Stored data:
*** Begin section ***
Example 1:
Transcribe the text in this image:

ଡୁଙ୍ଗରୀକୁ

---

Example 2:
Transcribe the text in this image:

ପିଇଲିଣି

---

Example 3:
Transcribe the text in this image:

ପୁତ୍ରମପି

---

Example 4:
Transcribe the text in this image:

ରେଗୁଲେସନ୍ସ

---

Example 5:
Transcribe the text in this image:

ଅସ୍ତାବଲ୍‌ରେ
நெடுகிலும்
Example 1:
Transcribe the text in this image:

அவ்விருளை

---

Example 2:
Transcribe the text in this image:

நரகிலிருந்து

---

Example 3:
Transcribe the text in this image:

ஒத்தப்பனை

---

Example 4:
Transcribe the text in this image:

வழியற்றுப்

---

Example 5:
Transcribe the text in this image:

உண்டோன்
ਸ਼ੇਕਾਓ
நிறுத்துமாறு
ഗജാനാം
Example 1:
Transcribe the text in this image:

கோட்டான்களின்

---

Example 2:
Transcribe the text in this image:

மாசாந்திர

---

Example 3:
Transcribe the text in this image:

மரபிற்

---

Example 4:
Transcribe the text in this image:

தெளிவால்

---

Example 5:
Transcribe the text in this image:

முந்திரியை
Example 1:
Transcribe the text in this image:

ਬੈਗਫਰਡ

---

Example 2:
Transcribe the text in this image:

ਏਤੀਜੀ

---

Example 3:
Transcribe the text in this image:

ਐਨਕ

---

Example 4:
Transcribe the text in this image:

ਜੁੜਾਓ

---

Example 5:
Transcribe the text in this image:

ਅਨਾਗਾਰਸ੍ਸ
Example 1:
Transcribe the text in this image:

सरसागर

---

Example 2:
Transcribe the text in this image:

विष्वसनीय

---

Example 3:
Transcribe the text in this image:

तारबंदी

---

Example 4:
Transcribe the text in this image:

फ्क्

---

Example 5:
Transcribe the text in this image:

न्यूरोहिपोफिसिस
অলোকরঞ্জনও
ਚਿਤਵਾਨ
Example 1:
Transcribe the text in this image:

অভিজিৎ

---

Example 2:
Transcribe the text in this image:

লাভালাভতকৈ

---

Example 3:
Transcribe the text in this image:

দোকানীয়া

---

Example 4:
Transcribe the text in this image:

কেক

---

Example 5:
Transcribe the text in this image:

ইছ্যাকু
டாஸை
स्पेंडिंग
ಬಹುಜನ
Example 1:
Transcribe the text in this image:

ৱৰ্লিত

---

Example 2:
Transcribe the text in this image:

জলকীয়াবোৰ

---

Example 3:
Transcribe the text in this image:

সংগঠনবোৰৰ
*** End section ***
• Exercise
Could you copy out the data in full, exactly as it is written?

• Response to the task
Example 1:
Transcribe the text in this image:

ଡୁଙ୍ଗରୀକୁ

---

Example 2:
Transcribe the text in this image:

ପିଇଲିଣି

---

Example 3:
Transcribe the text in this image:

ପୁତ୍ରମପି

---

Example 4:
Transcribe the text in this image:

ରେଗୁଲେସନ୍ସ

---

Example 5:
Transcribe the text in this image:

ଅସ୍ତାବଲ୍‌ରେ
நெடுகிலும்
Example 1:
Transcribe the text in this image:

அவ்விருளை

---

Example 2:
Transcribe the text in this image:

நரகிலிருந்து

---

Example 3:
Transcribe the text in this image:

ஒத்தப்பனை

---

Example 4:
Transcribe the text in this image:

வழியற்றுப்

---

Example 5:
Transcribe the text in this image:

உண்டோன்
ਸ਼ੇਕਾਓ
நிறுத்துமாறு
ഗജാനാം
Example 1:
Transcribe the text in this image:

கோட்டான்களின்

---

Example 2:
Transcribe the text in this image:

மாசாந்திர

---

Example 3:
Transcribe the text in this image:

மரபிற்

---

Example 4:
Transcribe the text in this image:

தெளிவால்

---

Example 5:
Transcribe the text in this image:

முந்திரியை
Example 1:
Transcribe the text in this image:

ਬੈਗਫਰਡ

---

Example 2:
Transcribe the text in this image:

ਏਤੀਜੀ

---

Example 3:
Transcribe the text in this image:

ਐਨਕ

---

Example 4:
Transcribe the text in this image:

ਜੁੜਾਓ

---

Example 5:
Transcribe the text in this image:

ਅਨਾਗਾਰਸ੍ਸ
Example 1:
Transcribe the text in this image:

सरसागर

---

Example 2:
Transcribe the text in this image:

विष्वसनीय

---

Example 3:
Transcribe the text in this image:

तारबंदी

---

Example 4:
Transcribe the text in this image:

फ्क्

---

Example 5:
Transcribe the text in this image:

न्यूरोहिपोफिसिस
অলোকরঞ্জনও
ਚਿਤਵਾਨ
Example 1:
Transcribe the text in this image:

অভিজিৎ

---

Example 2:
Transcribe the text in this image:

লাভালাভতকৈ

---

Example 3:
Transcribe the text in this image:

দোকানীয়া

---

Example 4:
Transcribe the text in this image:

কেক

---

Example 5:
Transcribe the text in this image:

ইছ্যাকু
டாஸை
स्पेंडिंग
ಬಹುಜನ
Example 1:
Transcribe the text in this image:

ৱৰ্লিত

---

Example 2:
Transcribe the text in this image:

জলকীয়াবোৰ

---

Example 3:
Transcribe the text in this image:

সংগঠনবোৰৰ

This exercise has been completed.